Editorial quirks, however, when Leith Clark is the editor, are no bad thing. The 30-year-old has never shied away from the fact that she never really wanted to grow up, and the magazine is a real reflection of this.
Indulging itself in the world of daydreams, fantasies and all things feminine, Clark's one aim from the start was, "to make a magazine that I wanted to read."
In fact it was Clark's unique take on fashion and style that enabled Lula to quickly establish a loyal, fervent, and most importantly international fan base.
Australian sub-culture website twothousand.com described Lula magazine as: "the kind of girl you'd have a crush on. Or be intimidated by. Or want to be best friends with. Or all three," Lula is a vision that has captured the imagination of the young teens who idolize people such as model Kate Moss.
"To me," Clark explains, "fantasies and dreams are vital." There are very few adverts, and Heath says that this was a conscious decision.
"I don't really like materialism. So that's what we wanted to get away from. Nothing has come from a commercial starting point, it's not been, 'what's the best way to make money?' It's come from an aesthetic feeling."
The aesthetic feeling, as you would expect from a magazine created by a photographer and a stylist, is strong. Printed on thick glossy paper with an arthouse feel, the layout is minimal yet soft and the editorial content thought-provoking.
Celebrities, such as Karen Elson, Eva Mendes, Keira Knightley and Dunst, have all graced its pages.
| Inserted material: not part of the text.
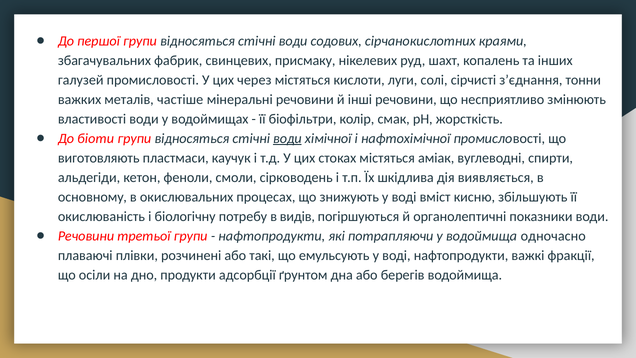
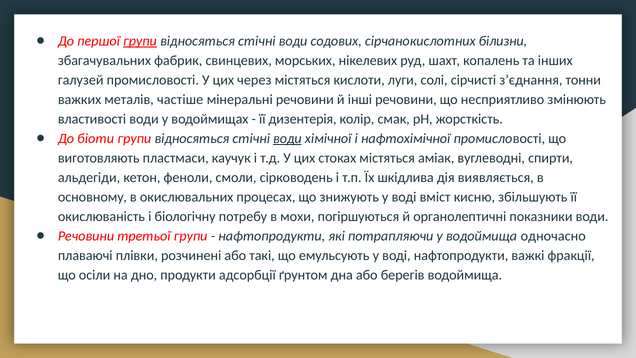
групи at (140, 41) underline: none -> present
краями: краями -> білизни
присмаку: присмаку -> морських
біофільтри: біофільтри -> дизентерія
видів: видів -> мохи
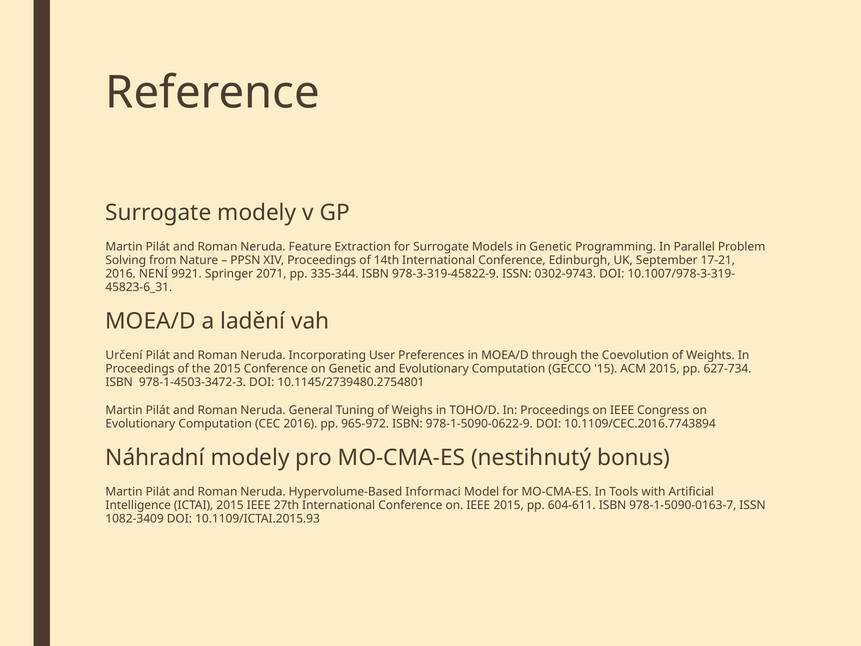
Interviews are intended to feel like late night chats with old friends.
"Guest editors give the magazine something distinctive, and bring it a certain profile," said Heath.
A recent short film collaboration with Topshop was done to promote the re-launch of their website, and is an exercise in everything a Lula reader could possibly want from a film, fantastic clothes, and Clark's magical touch.
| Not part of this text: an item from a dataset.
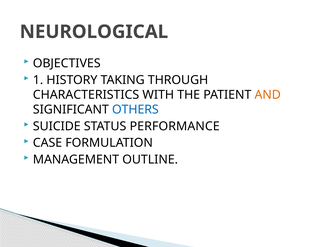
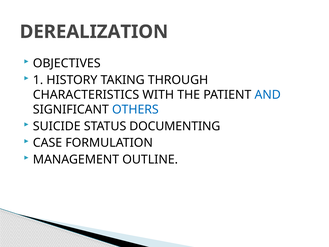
NEUROLOGICAL: NEUROLOGICAL -> DEREALIZATION
AND colour: orange -> blue
PERFORMANCE: PERFORMANCE -> DOCUMENTING
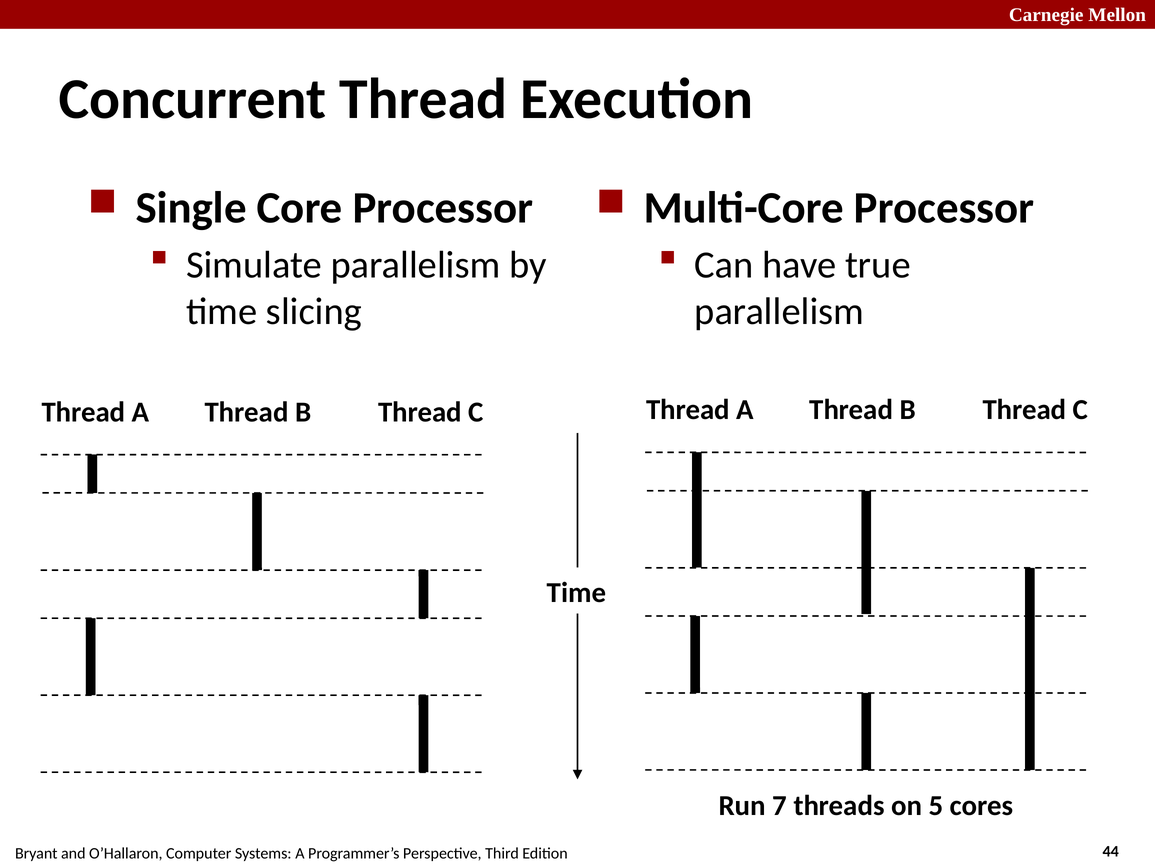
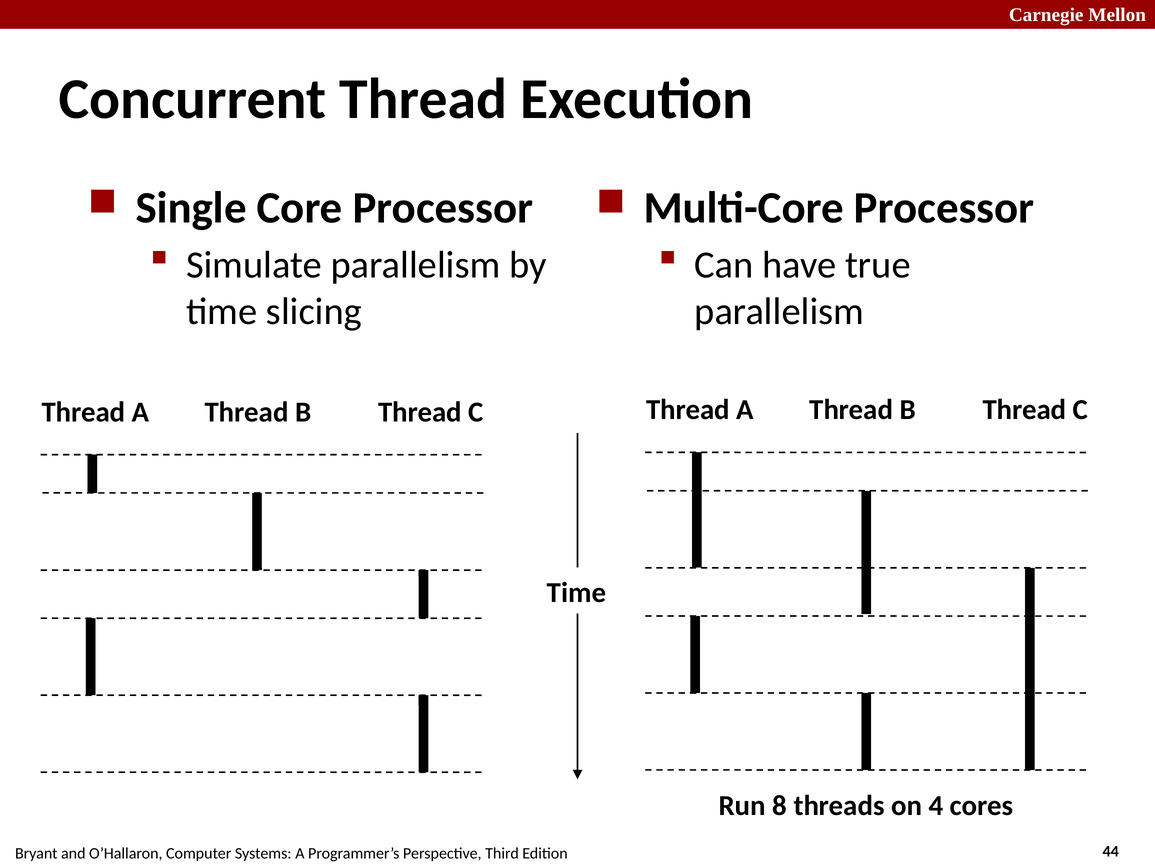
7: 7 -> 8
5: 5 -> 4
"We chose Lula for its quirkiness, its unusual approach and its unbeatable creativity. The end result was fantastic," Topshop marketing executive Kim Mortimer said.
The website, www.lulamag.com, features exclusive online content, all in a whimsical, fairy-tale style.
"I love magazines and I don't want to ever read one online," Clark said. "But it can add to the experience..."
So what does the future hold for Lula? There are rumors about a Japanese edition.
"I'll never tell," Clark replies. "Okay I will tell you one bit -- we are planning to launch a Lula Japan sometime next year. Providing the economy perks up, of course."